**What is expected**
For the records below, report how many lines include the word "dages". Only the number should appear.

**Material shown**

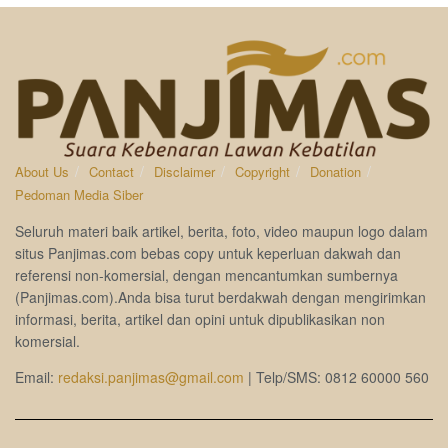
About Us
Contact
Disclaimer
Copyright
Donation
Pedoman Media Siber
Seluruh materi baik artikel, berita, foto, video maupun logo dalam
situs Panjimas.com bebas copy untuk keperluan dakwah dan
referensi non-komersial, dengan mencantumkan sumbernya
(Panjimas.com).Anda bisa turut berdakwah dengan mengirimkan
informasi, berita, artikel dan opini untuk dipublikasikan non
komersial.
Email:
redaksi.panjimas@gmail.com
| Telp/SMS: 0812 60000 560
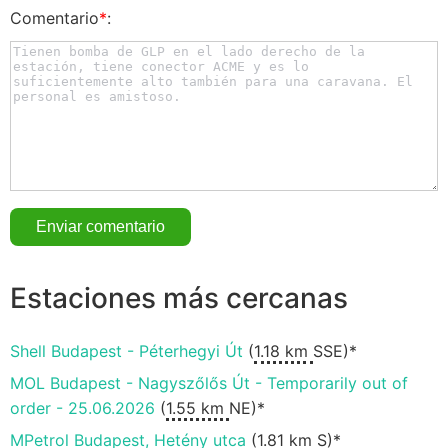
Comentario
*
:
Estaciones más cercanas
Shell Budapest - Péterhegyi Út
(
1.18 km
SSE)*
MOL Budapest - Nagyszőlős Út - Temporarily out of
order - 25.06.2026
(
1.55 km
NE)*
MPetrol Budapest, Hetény utca
(
1.81 km
S)*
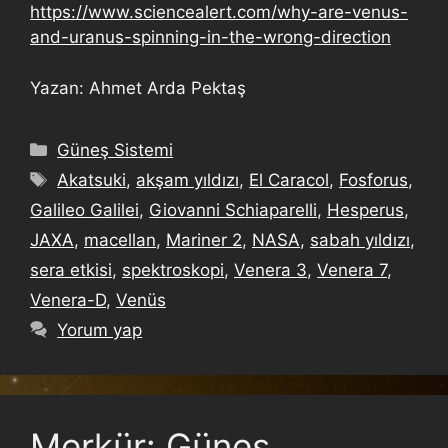
https://www.sciencealert.com/why-are-venus-
and-uranus-spinning-in-the-wrong-direction
Yazan: Ahmet Arda Pektaş
Güneş Sistemi
Akatsuki
,
akşam yıldızı
,
El Caracol
,
Fosforus
,
Galileo Galilei
,
Giovanni Schiaparelli
,
Hesperus
,
JAXA
,
macellan
,
Mariner 2
,
NASA
,
sabah yıldızı
,
sera etkisi
,
spektroskopi
,
Venera 3
,
Venera 7
,
Venera-D
,
Venüs
Yorum yap
Merkür: Güneş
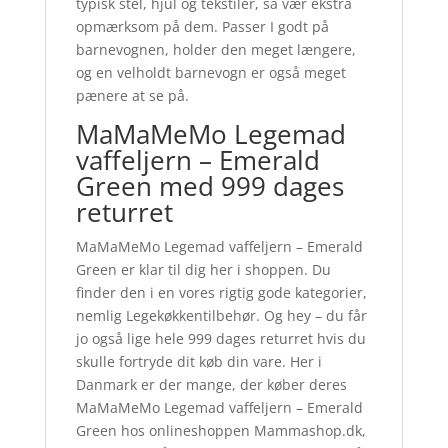
typisk stel, hjul og tekstiler, så vær ekstra
opmærksom på dem. Passer I godt på
barnevognen, holder den meget længere,
og en velholdt barnevogn er også meget
pænere at se på.
MaMaMeMo Legemad
vaffeljern – Emerald
Green med 999 dages
returret
MaMaMeMo Legemad vaffeljern – Emerald
Green er klar til dig her i shoppen. Du
finder den i en vores rigtig gode kategorier,
nemlig Legekøkkentilbehør. Og hey – du får
jo også lige hele 999 dages returret hvis du
skulle fortryde dit køb din vare. Her i
Danmark er der mange, der køber deres
MaMaMeMo Legemad vaffeljern – Emerald
Green hos onlineshoppen Mammashop.dk,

**Response to the exercise**
2